## Excerpted text
:::::
Re: [PATCH v2 2/4] platform/mellanox: mlxbf-pmc: Add support for 64-bit counters and cycle count
From: Shravan Ramani
Date: Mon Jun 03 2024 - 06:30:03 EST
> > Both these features are supported by BlueField-3 PMC hardware, hence
> > the required bit-fields are exposed by the driver via sysfs to allow
> > the user to configure as needed.
>
> I'm trying to understand what happens for the other counter, when the
> use_odd_counter is enabled? This change also doesn't add code that would
> make the other counter -EBUSY, should that be done?
When 2 32-bit counters are coupled to form a 64-bit counter using this setting,
one counter will hold the lower 32 bits while the other will hold the upper 32.
So the other counter (or syses corresponding to it) also needs to be accessed.
> For 64-bit counter, I suppose the userspace is expected to read the full
> counter from two sysfs files and combine the value (your documentation
> doesn't explain this)? That seems non-optimal, why cannot kernel just
> return the full combined 64-value directly in kernel?
I will add more clear comments for this.
While it is true that the driver could combine the 2 fields and present a
64-bit value via one of the sysfs, the reason for the current approach is that
there are other interfaces which expose the same counters for our platform
and there are tools that are expected to work on top of both interfaces for
the purpose of collecting performance stats. The other interfaces follow this
approach of having lower and upper 32-bits separately in each counter, and
the tools expect the same. Hence the driver follows this approach to keep
things consistent across the BlueField platform.
:::::
## Task brief
Proceed with the email reply about the PMC driver's 64-bit counters from the point where it stops. The lines after this point are separate material and do not belong to the email reply.

(Items stored from a collection)
:::::
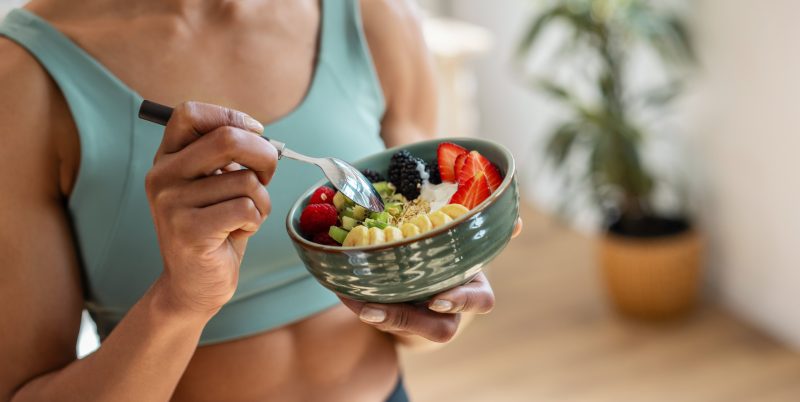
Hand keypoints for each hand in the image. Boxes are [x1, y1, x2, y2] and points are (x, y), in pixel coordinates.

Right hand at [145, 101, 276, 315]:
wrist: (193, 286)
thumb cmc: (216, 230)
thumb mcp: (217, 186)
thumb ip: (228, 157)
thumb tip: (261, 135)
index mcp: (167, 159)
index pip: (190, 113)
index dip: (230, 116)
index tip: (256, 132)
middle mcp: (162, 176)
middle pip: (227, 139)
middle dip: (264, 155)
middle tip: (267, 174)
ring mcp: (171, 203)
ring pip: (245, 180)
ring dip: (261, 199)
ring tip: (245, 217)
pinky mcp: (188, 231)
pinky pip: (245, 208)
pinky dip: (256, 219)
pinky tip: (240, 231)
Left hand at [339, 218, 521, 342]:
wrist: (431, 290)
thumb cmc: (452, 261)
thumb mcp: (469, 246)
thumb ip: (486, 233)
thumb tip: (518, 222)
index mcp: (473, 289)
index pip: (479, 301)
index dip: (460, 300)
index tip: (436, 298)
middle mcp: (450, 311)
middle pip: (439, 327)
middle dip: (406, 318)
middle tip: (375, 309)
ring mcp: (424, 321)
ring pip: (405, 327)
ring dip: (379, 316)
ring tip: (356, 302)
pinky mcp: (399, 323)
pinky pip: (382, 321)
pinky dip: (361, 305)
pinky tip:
:::::
## Exercise output
>
> Similarly, are these cycle counters occupying the same space as non-cycle
> counters (so both can/cannot be used that the same time)? I'm asking this
> because you're adding a parallel interface to read the value and if it's
> either-or, I don't understand why the value needs to be read from
> different file depending on the counter counting in cycles or not.
It is the same file. The count_clock sysfs exposes 16 bits, one for each counter,
to allow the user to dedicate any of the 16 counters to counting cycles. Once
set, the corresponding counter can no longer monitor other events, and the
same sysfs can be accessed to read the cycle count. Again, I will try capture
this better and more elaborately in the documentation.